PARIS, March 31, 2006 (AFP) – French President Jacques Chirac was to make a long-awaited address to the nation on his government’s disputed youth jobs contract Friday, amid predictions that he will defy the growing protest movement and sign the measure quickly into law.

Opposition leaders warned that the president risks triggering a national crisis if he ratifies the First Employment Contract (CPE), which has already sparked three weeks of at times violent strikes and demonstrations.

But government officials and media commentators were unanimous in predicting that Chirac will use his evening address to stand by his embattled prime minister Dominique de Villepin and announce he will sign the CPE onto the statute books.

“Jacques Chirac has decided to promulgate the CPE,” headlined the conservative Le Figaro newspaper, while the left-wing Liberation said that by refusing the refer the law back to parliament — as the opposition is demanding — “Chirac takes on the street.”

A contract that loosens job protection for under 26 year-olds, the CPE has turned into one of the worst crises in Chirac’s 11 year presidency — sparking a protest movement that on Tuesday brought more than a million people onto the streets.

More than half of France’s 84 universities remained shut or disrupted, as well as hundreds of lycees, as students carried out more wild-cat actions — blocking roads and invading railway tracks. Another day of nationwide strikes and demonstrations is planned for Tuesday.

On Thursday the last legal obstacle to the CPE fell away when the country’s Constitutional Council — which vets new laws — ruled that the measure was not in violation of the 1958 constitution.

Chirac was to make a rare address to the nation carried live on all the main television channels at 8pm. The last time he made a similar speech was during the riots in France’s high-immigration suburbs last November.
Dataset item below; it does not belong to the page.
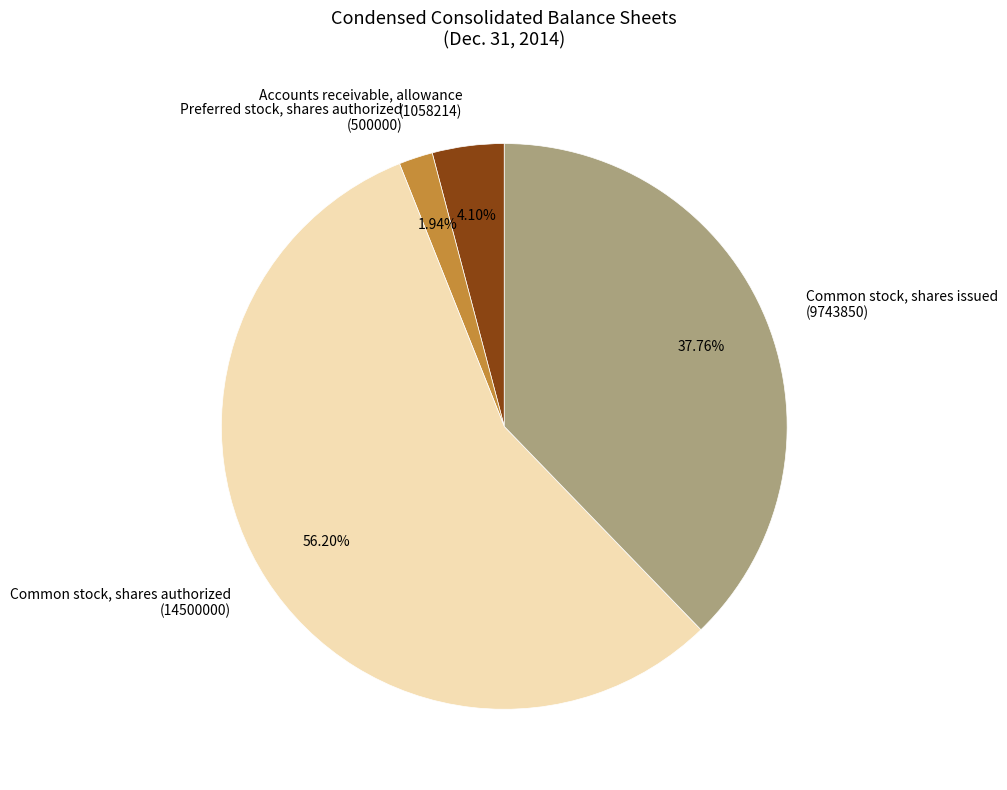

Approximately how many times larger is the value at Common stock, shares authorized (14500000) compared to Accounts receivable, allowance (1058214)?

13.7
Leaders of the opposition alliance of students, unions and left-wing political parties urged him not to risk further confrontation, but use his powers to send the CPE for a second reading in the National Assembly.

“If he decides not to promulgate, he takes a decision of conciliation. He opens the way for a new debate … But if he takes the other decision — promulgation — then it is he who is opening up a major crisis,” said François Hollande, First Secretary of the Socialist party (PS).
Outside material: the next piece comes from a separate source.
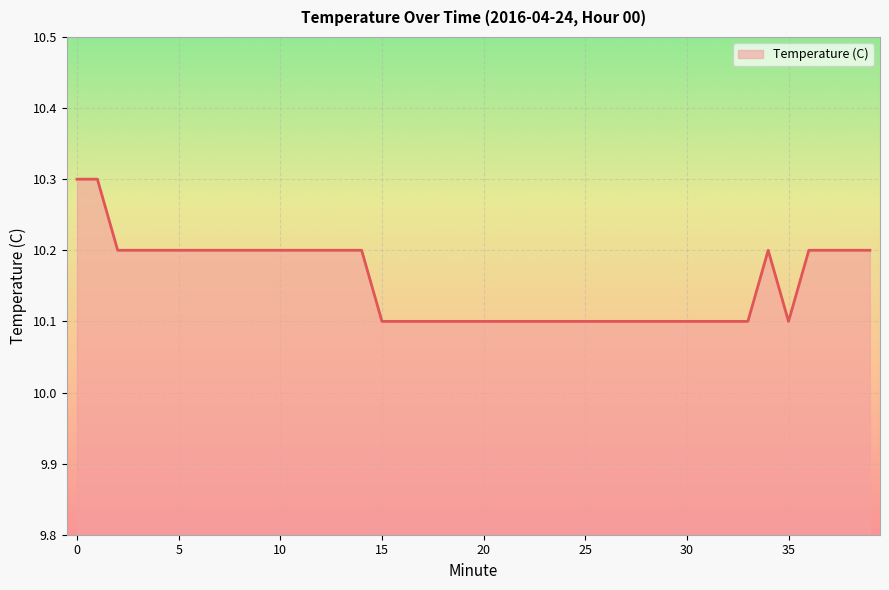

How many lines are shown in the chart?

1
But Chirac was widely expected to tell the nation that once the CPE had been voted through parliament and approved by the Constitutional Council, he had no choice as president but to sign it into law.

To assuage opposition anger, he was expected to offer roundtable talks similar to the negotiations that helped end the May 1968 student uprising and worker strikes. If the talks produced new ideas on youth employment, these could eventually replace the CPE, government officials said.

Press commentators said political imperatives were pressing on the president: if he failed to sign the CPE into law, his close ally Villepin would almost certainly resign — casting a dark shadow over his last year in office.

“In addition the withdrawal of a law properly voted by parliament would be heavy with implications. It would mark the final defeat of representative democracy … by the power of the street. What would remain of the state’s authority?” said Le Figaro.

An open-ended contract that can be terminated without explanation during a two-year trial period, the CPE is designed to bring down France’s high youth unemployment rate by making it more attractive for employers to take on young staff.

It was passed by parliament two weeks ago as part of an equal opportunities law designed to help residents of high-immigration suburbs which were hit by last November’s riots and where youth unemployment is higher than 50 percent.

But opponents say it is a step back from France’s hard-won system of social protection toward what they see as the cut-throat labour policies that prevail in Britain and the United States.